Saras berbicara di diskusi panel berjudul “Hak Cipta dan Filsafat AI,” Diadakan baru -baru ini di Taman Ismail Marzuki.

“Ada aspek yang belum dipertimbangkan. Tidak peduli seberapa banyak saya, sebagai peneliti, mengagumi kecerdasan buatan, kita harus tetap skeptis dan kritis. Kita seharusnya tidak kagum dengan mesin -mesin ini, percaya bahwa mereka dapat melakukan apa pun yang kita bayangkan, padahal sebenarnya, mereka masih penuh bias,” tambahnya.

AI Development Worldwide telah didominasi oleh perusahaan -perusahaan besar seperti Microsoft (seorang investor di Openai), Google, Meta, dan Amazon. Menurut UNESCO Research, produk AI generatif populer seperti ChatGPT, Midjourney, dan Dall-E terus melanggengkan gender yang berbahaya dan bias rasial. Wanita digambarkan bekerja dalam peran domestik jauh lebih sering daripada pria – empat kali sesering dengan satu model – dan sering dikaitkan dengan kata -kata seperti “rumah,” “keluarga,” dan “anak -anak,” sementara nama laki -laki terkait dengan “bisnis,” “eksekutif,” “gaji,” dan “karier.”

Berbagai laporan juga mengungkapkan bahwa produk AI ini dibangun di atas pencurian data dan eksploitasi tenaga kerja di negara -negara berkembang. Menurut WAKTUOpenai menggunakan buruh Kenya outsourcing yang berpenghasilan kurang dari $ 2 per jam. Selain itu, beberapa perusahaan ini telah memasok teknologi mereka ke militer AS, berpotensi digunakan dalam kampanye militer global.

Riri Satria, seorang dosen di Fakultas Ilmu Komputer Universitas Indonesia, mengatakan hasil yang dihasilkan AI tidak boleh digunakan untuk keputusan yang berhubungan dengan manusia yang kritis dan strategis.

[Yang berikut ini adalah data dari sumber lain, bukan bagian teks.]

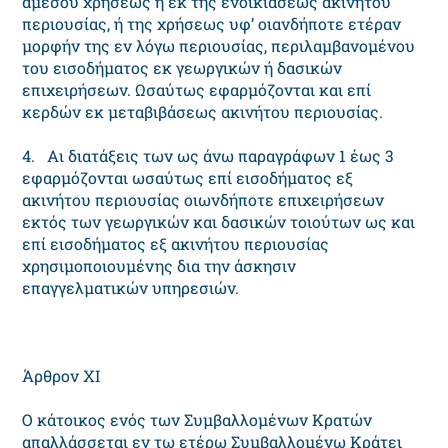
αμέσου χρήσεως ή εκ της ενοικιάσεως ακινήτου
περιουσίας, ή της χρήσεως υφ’ οιανδήποτε ετέραν
μορφήν της εν λόγω περιουσίας, περιλαμβανομένου
του εισοδήματος εκ γεωργικών ή δασικών
επιχειρήσεων. Ωσαύτως εφαρμόζονται και επί
κερδών εκ μεταβιβάσεως ακινήτου περιουσίας.
4. Aι διατάξεις των ως άνω παραγράφων 1 έως 3
εφαρμόζονται ωσαύτως επί εισοδήματος εξ
ακινήτου περιουσίας οιωνδήποτε επιχειρήσεων
εκτός των γεωργικών και δασικών τοιούτων ως και
επί εισοδήματος εξ ακινήτου περιουσίας
χρησιμοποιουμένης δια την άσκησιν
επαγγελματικών υπηρεσιών.
Άρθρον XI
O κάτοικος ενός των Συμβαλλομένων Kρατών
απαλλάσσεται εν τω ετέρω Συμβαλλομένω Kράτει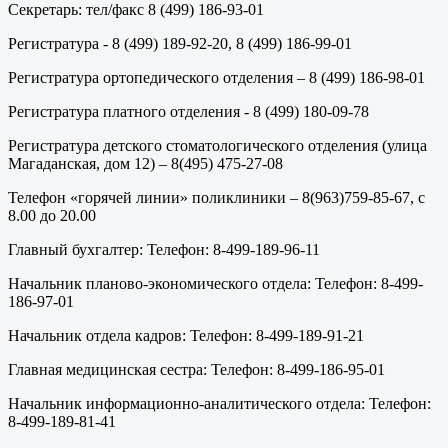
Секретарь: тел/факс 8 (499) 186-93-01
Регистратура - 8 (499) 189-92-20, 8 (499) 186-99-01
Регистратура ортопедического отделения – 8 (499) 186-98-01
Регистратура платного отделения - 8 (499) 180-09-78
Регистратура детского стоматологического отделения (улица
Магаданская, дом 12) – 8(495) 475-27-08
Телефон «горячей линии» поликлиники – 8(963)759-85-67, с
8.00 до 20.00
Главный бухгалтер: Телефон: 8-499-189-96-11
Начальник планово-экономического отдела: Телефон: 8-499-
186-97-01
Начальник отдела кадров: Телефон: 8-499-189-91-21
Главная медицинская сестра: Телефон: 8-499-186-95-01
Начальник информационно-аналитического отдела: Телефон:
8-499-189-81-41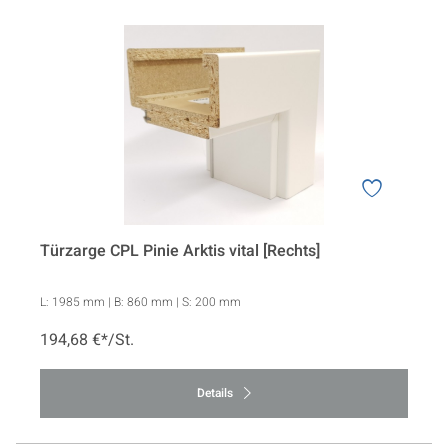
Türzarge CPL Pinie Arktis vital [Rechts]
L:
1985 mm
| B:
860 mm
| S:
200 mm
194,68 €*/St.
Details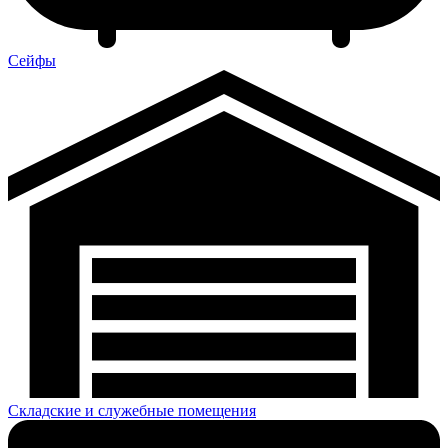
Сейфы
Складские и служебные помещения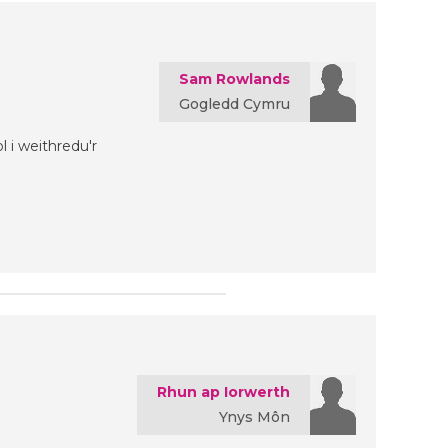
Sam Rowlands
Gogledd Cymru
 i weithredu'r
Rhun ap Iorwerth
Ynys Môn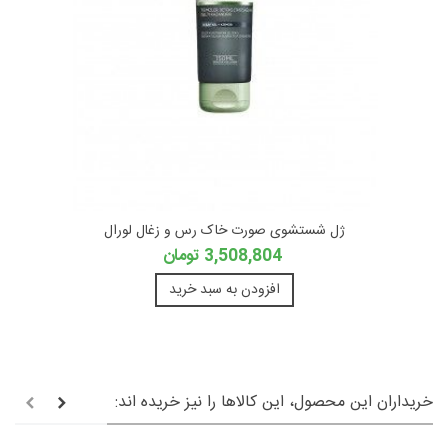
ژل شستشوی صورت خاک رس و زغال لورال
3,508,804 تومان
افزودن به سبد خرید
خریداران این محصول، این کالاها را نیز خریده اند: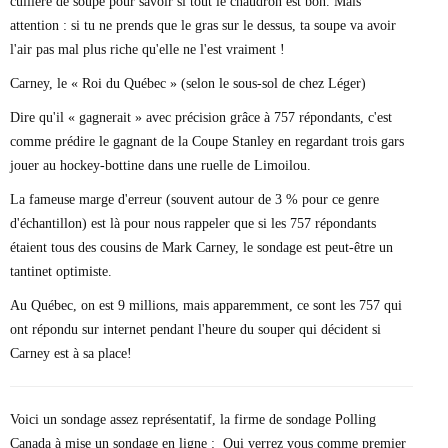
cuillère de soupe pour savoir si tout le chaudron est bon. Mais
attention : si tu ne prends que le gras sur le dessus, ta soupe va avoir
l'air pas mal plus riche qu'elle ne l'est vraiment !
Carney, le « Roi du Québec » (selon le sous-sol de chez Léger)
Dire qu'il « gagnerait » avec précision grâce à 757 répondants, c'est
comme prédire le gagnant de la Coupe Stanley en regardant trois gars
jouer au hockey-bottine dans une ruelle de Limoilou.
La fameuse marge d'erreur (souvent autour de 3 % pour ce genre
d'échantillon) est là pour nous rappeler que si les 757 répondants
étaient tous des cousins ​​de Mark Carney, le sondage est peut-être un
tantinet optimiste.
Au Québec, on est 9 millions, mais apparemment, ce sont les 757 qui
ont répondu sur internet pendant l'heure du souper qui décident si
Carney est à sa place!
Voici un sondage assez représentatif, la firme de sondage Polling
Canada à mise un sondage en ligne : Qui verrez vous comme premier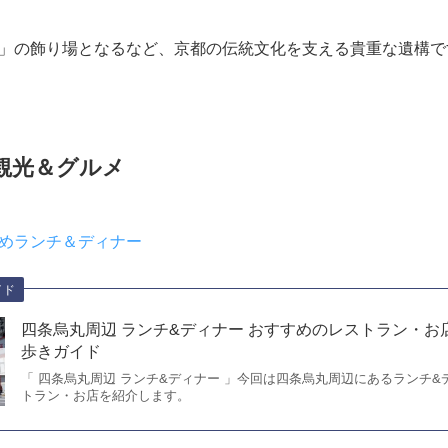
て
京区にある江戸時代以来の商家の構えを今に伝える大規模な京
服商を営んだ杉本家の本宅で、現在の主屋は明治3年(1870)に
奥の居室部を繋ぐ「表屋造り」という形式をとっており、京格
匠を極めて良好な状態で残しています。
化財に指定されたほか、2011年には座敷庭から炊事場の「走り
の名勝に指定。
」の飾り場となるなど、京都の伝統文化を支える貴重な遺構で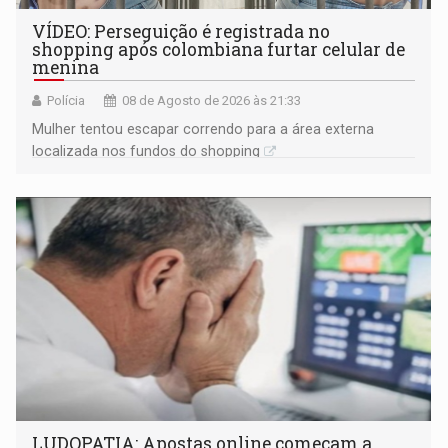
VÍDEO: Perseguição é registrada no
shopping após colombiana furtar celular de
menina
Polícia
08 de Agosto de 2026 às 21:33
Mulher tentou escapar correndo para a área externa
localizada nos fundos do shopping
LUDOPATIA: Apostas online começam a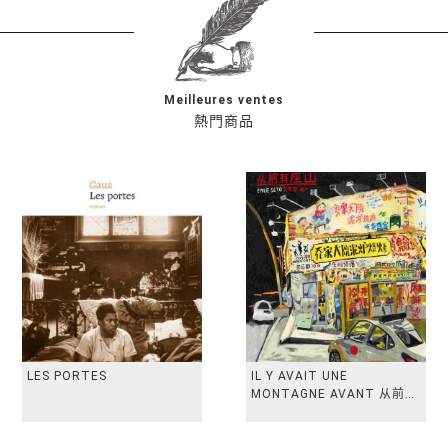
Meilleures ventes
熱門商品
LES PORTES
IL Y AVAIT UNE
MONTAGNE AVANT 从前有
座山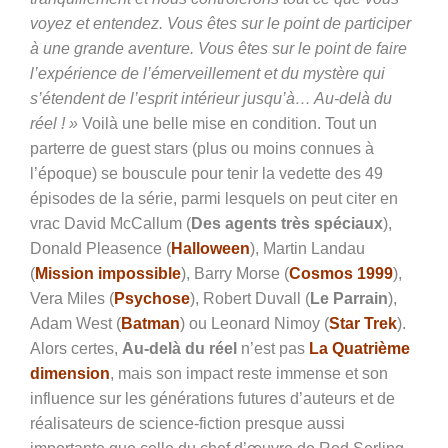
voyez et entendez. Vous êtes sur le point de participer
à une grande aventure. Vous êtes sur le point de faire
l’expérience de l’émerveillement et du mystère qui
s’étendent de l’esprit intérieur jusqu’à… Au-delà du
réel ! »
Voilà une belle mise en condition. Tout un
parterre de guest stars (plus ou moins connues à
l’époque) se bouscule pour tenir la vedette des 49
épisodes de la série, parmi lesquels on peut citer en
vrac David McCallum (
Des agents très spéciaux
),
Donald Pleasence (
Halloween
), Martin Landau
(
Mission impossible
), Barry Morse (
Cosmos 1999
),
Vera Miles (
Psychose
), Robert Duvall (
Le Parrain
),
Adam West (
Batman
) ou Leonard Nimoy (
Star Trek
).
Alors certes,
Au-delà du réel
n’est pas
La Quatrième
dimension
, mais son impact reste immense et son
influence sur les générations futures d’auteurs et de
réalisateurs de science-fiction presque aussi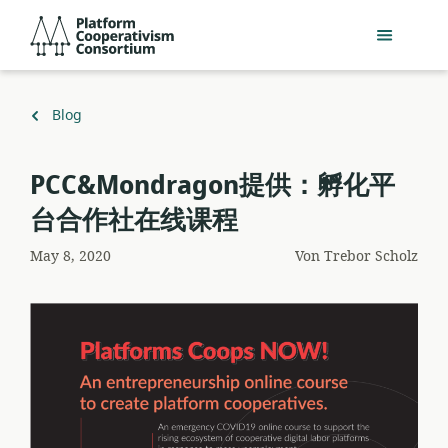
Zum
Platform
Hauptinhalt
Cooperativism
springen
Consortium
Zurück
Blog
zu
PCC&Mondragon提供：孵化平
台合作社在线课程
May 8, 2020
Von
Trebor Scholz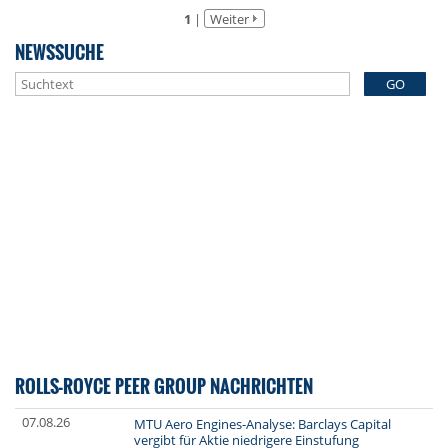
1
|
Weiter
NEWSSUCHE
GO
ROLLS-ROYCE PEER GROUP NACHRICHTEN
07.08.26
MTU Aero Engines-Analyse: Barclays Capital
vergibt für Aktie niedrigere Einstufung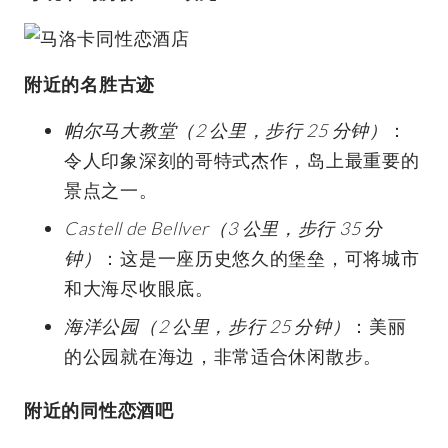
附近的名胜古迹
帕尔马大教堂（2 公里，步行 25 分钟）
：
令人印象深刻的哥特式杰作，岛上最重要的
景点之一。
Castell de Bellver（3 公里，步行 35 分
钟）
：这是一座历史悠久的堡垒，可将城市
和大海尽收眼底。
海洋公园（2 公里，步行 25 分钟）
：美丽
的公园就在海边，非常适合休闲散步。
附近的同性恋酒吧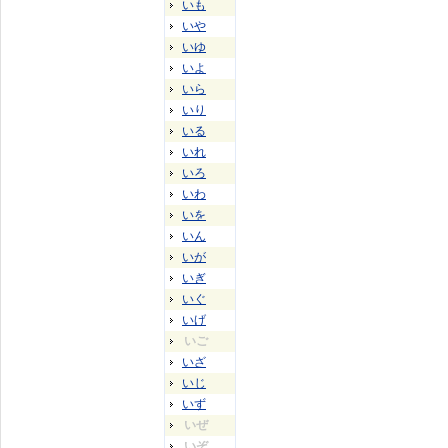
いも
いや
いゆ
いよ
いら
いり
いる
いれ
いろ
いわ
いを
いん
いが
いぎ
いぐ
いげ
いご
いざ
いじ
いず
いぜ
いぞ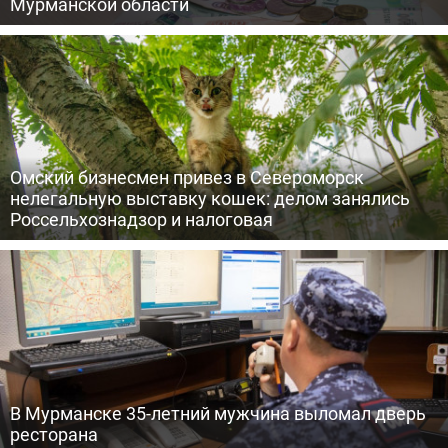
Мурманской области
Омский бизнесмен привез в Североморск
нелегальную выставку кошек: делом занялись
Россельхознадзор и налоговая
В Мурманске 35-летний мужчина выломал дверь
ресторана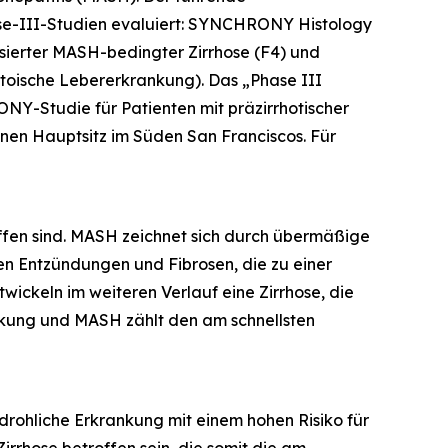
hase-III-Studien evaluiert: SYNCHRONY
Histology
sierter MASH-bedingter Zirrhose (F4) und
toische Lebererkrankung). Das „Phase III
-Studie für Patienten mit präzirrhotischer
nen Hauptsitz im Süden San Franciscos. Für
fen sind. MASH zeichnet sich durch übermäßige
en Entzündungen und Fibrosen, die zu einer
ickeln im weiteren Verlauf eine Zirrhose, die
ankung und MASH zählt den am schnellsten
drohliche Erkrankung mit einem hohen Risiko für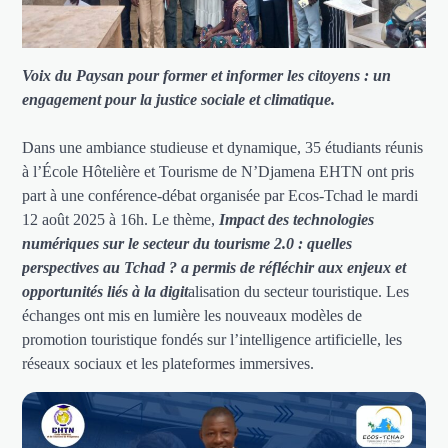
Voix du Paysan pour former et informer les citoyens : un
engagement pour la justice sociale et climatique.
Dans une ambiance studieuse et dynamique, 35 étudiants réunis
à l’École Hôtelière et Tourisme de N’Djamena EHTN ont pris
part à une conférence-débat organisée par Ecos-Tchad le mardi
12 août 2025 à 16h. Le thème,
Impact des technologies
numériques sur le secteur du tourisme 2.0
: quelles
perspectives au Tchad ?
a permis de réfléchir aux enjeux et
opportunités liés à la digit
alisation du secteur touristique. Les
échanges ont mis en lumière les nouveaux modèles de
promotion touristique fondés sur l’intelligence artificielle, les
réseaux sociaux et les plateformes immersives.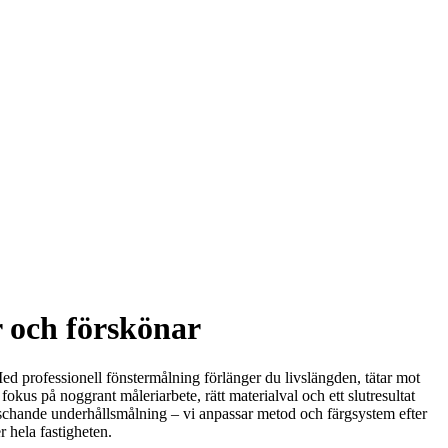
r och förskönar
 Med professionell fönstermålning förlänger du livslängden, tätar mot
okus på noggrant måleriarbete, rätt materialval och ett slutresultat
pfräschande underhållsmålning – vi anpassar metod och färgsystem efter
r hela fastigheten.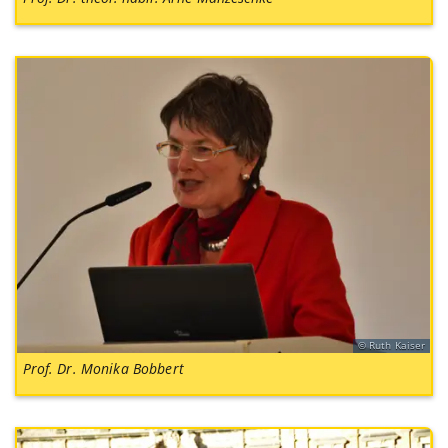
Ruth Kaiser
Prof. Dr. Monika Bobbert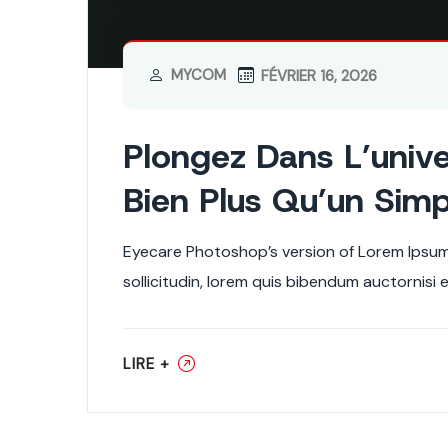
MYCOM
FÉVRIER 16, 2026
Plongez Dans L’unive
Bien Plus Qu’un Simp
Eyecare Photoshop’s version of Lorem Ipsum. 
sollicitudin, lorem quis bibendum auctornisi 
LIRE +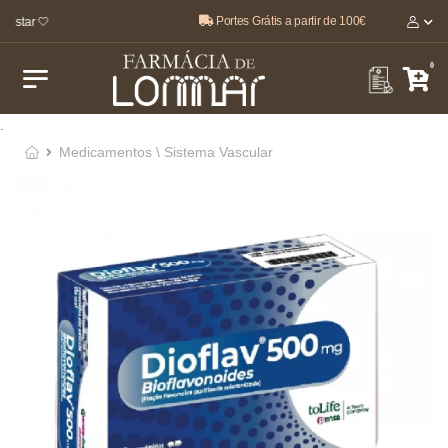
Portes Grátis a partir de 100€
estar 🤍
0
.
Medicamentos \ Sistema Vascular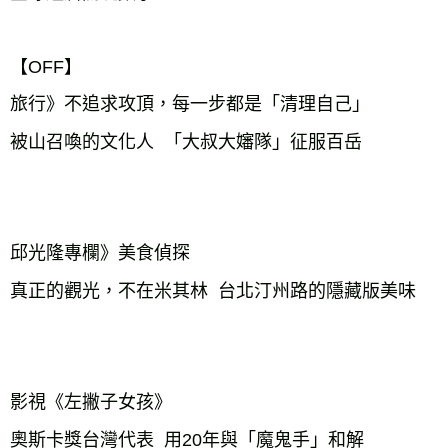
【OFF】
旅行》不追求攻頂，每一步都是「清理自己」
被山召喚的文化人 「大叔大嬸隊」征服百岳
邱光隆專欄》美食偵探
真正的觀光，不在米其林 台北汀州路的隱藏版美味
影視《左撇子女孩》
奧斯卡獎台灣代表 用20年與「魔鬼手」和解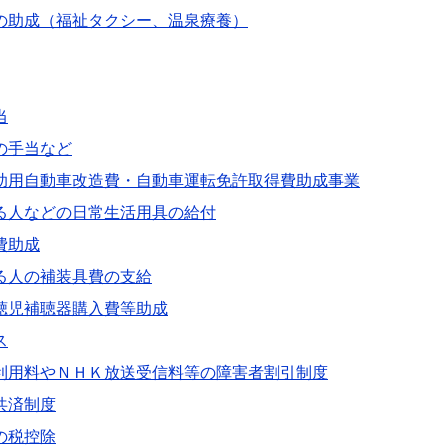
の助成（福祉タクシー、温泉療養）
当
の手当など
助用自動車改造費・自動車運転免許取得費助成事業
る人などの日常生活用具の給付
費助成
る人の補装具費の支給
聴児補聴器購入費等助成
ス
利用料やＮＨＫ放送受信料等の障害者割引制度
共済制度
の税控除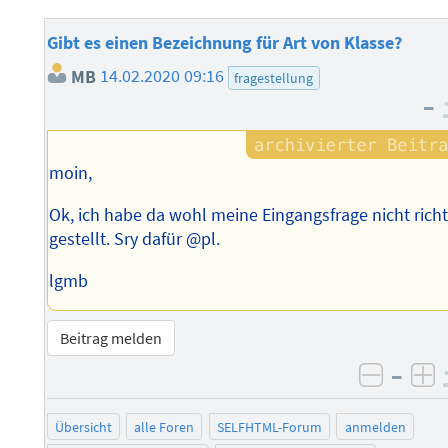
Gibt es einen Bezeichnung für Art von Klasse?
MB
14.02.2020 09:16
fragestellung
–
moin,
Ok, ich habe da wohl meine Eingangsfrage nicht richt
gestellt. Sry dafür @pl.
lgmb
Beitrag melden
–
negati
po
Übersicht
alle Foren
SELFHTML-Forum
anmelden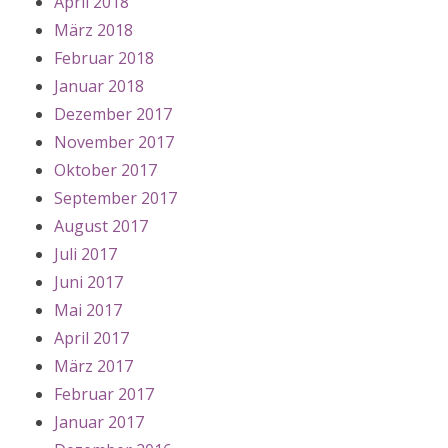
April 2018
März 2018
Februar 2018
Januar 2018
Dezember 2017
November 2017
Oktober 2017
September 2017
August 2017
Juli 2017
Juni 2017
Mai 2017
April 2017
März 2017
Februar 2017
Januar 2017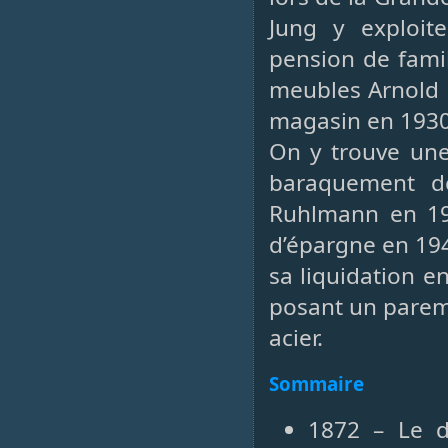
Jung y exploi
pension de fami
meubles Arnold 
magasin en 1930
On y trouve une
baraquement de
Ruhlmann en 195
d’épargne en 194
sa liquidation e
posant un pareme
acier.
Sommaire
1872 – Le d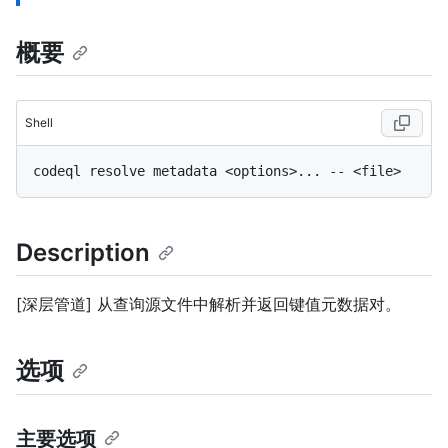
概要
Shell
Description
[深层管道] 从查询源文件中解析并返回键值元数据对。
选项
主要选项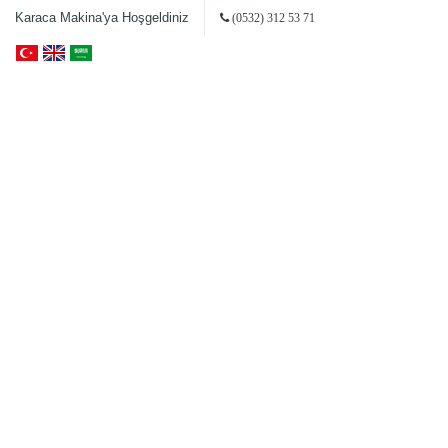
Karaca Makina'ya Hoşgeldiniz
(0532) 312 53 71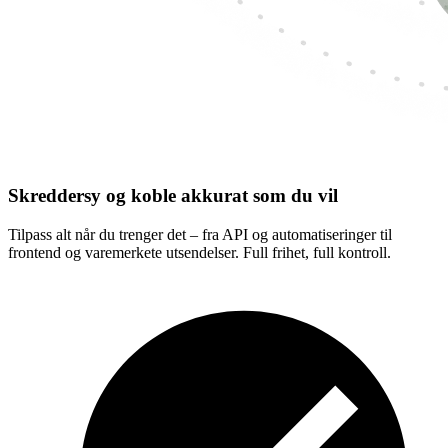
Skreddersy og koble akkurat som du vil
Tilpass alt når du trenger det – fra API og automatiseringer til
frontend og varemerkete utsendelser. Full frihet, full kontroll.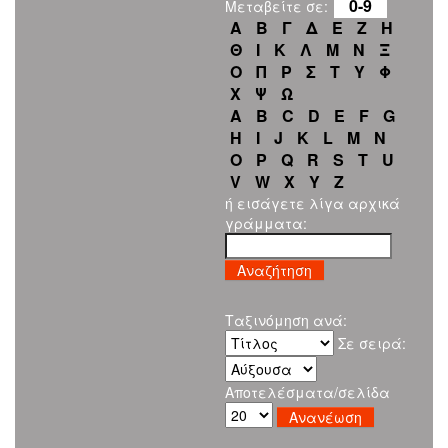
0-9
Μεταβείτε σε:
Α
Β
Γ
Δ
Ε
Ζ
Η
Θ
Ι
Κ
Λ
Μ
Ν
Ξ
Ο
Π
Ρ
Σ
Τ
Υ
Φ
Χ
Ψ
Ω
A
B
C
D
E
F
G
H
I
J
K
L
M
N
O
P
Q
R
S
T
U
V
W
X
Y
Z
ή εισάγετε λίγα αρχικά
γράμματα:
Ταξινόμηση ανά:
Σε σειρά:
Αποτελέσματα/σελίδα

“Hal-hal tentang kesejahteraan manusia harus diputuskan oleh manusia, bukan AI,” kata Riri.

Dia menyerukan undang -undang untuk mengatur penggunaan AI dan menyarankan pembentukan agen AI nasional untuk melindungi warga dari praktik AI yang tidak etis.

Indonesia Strategi AI Nasional 2020-2045dikembangkan oleh agen penilaian dan penerapan teknologi (BPPT), sudah mencakup rencana untuk komisi etika AI.

AI generatif juga menimbulkan keprihatinan hak cipta di antara para seniman. Banyak perusahaan AI telah diketahui menggunakan karya seniman tanpa izin untuk melatih model mereka dan menghasilkan kreasi baru.

Menurut pengacara hak cipta DiMaz Prayudha, pelanggaran hak cipta sering terjadi ketika AI digunakan untuk menghasilkan konten seperti artikel, lagu, dan lukisan. Pengguna sering tidak memiliki kendali atas yang berfungsi AI untuk menghasilkan output baru.

Jika sistem AI ditemukan telah menggunakan karya seniman tanpa izin, artis memiliki hak untuk menuntut pengguna AI dan perusahaan AI.

“Pihak pertama yang dapat digugat adalah pengguna AI (orang yang menyediakan prompt), dan yang kedua adalah perusahaan AI itu sendiri untuk menciptakan sistem yang memungkinkan penggunaan karya berhak cipta secara tidak sah,” DiMaz menjelaskan.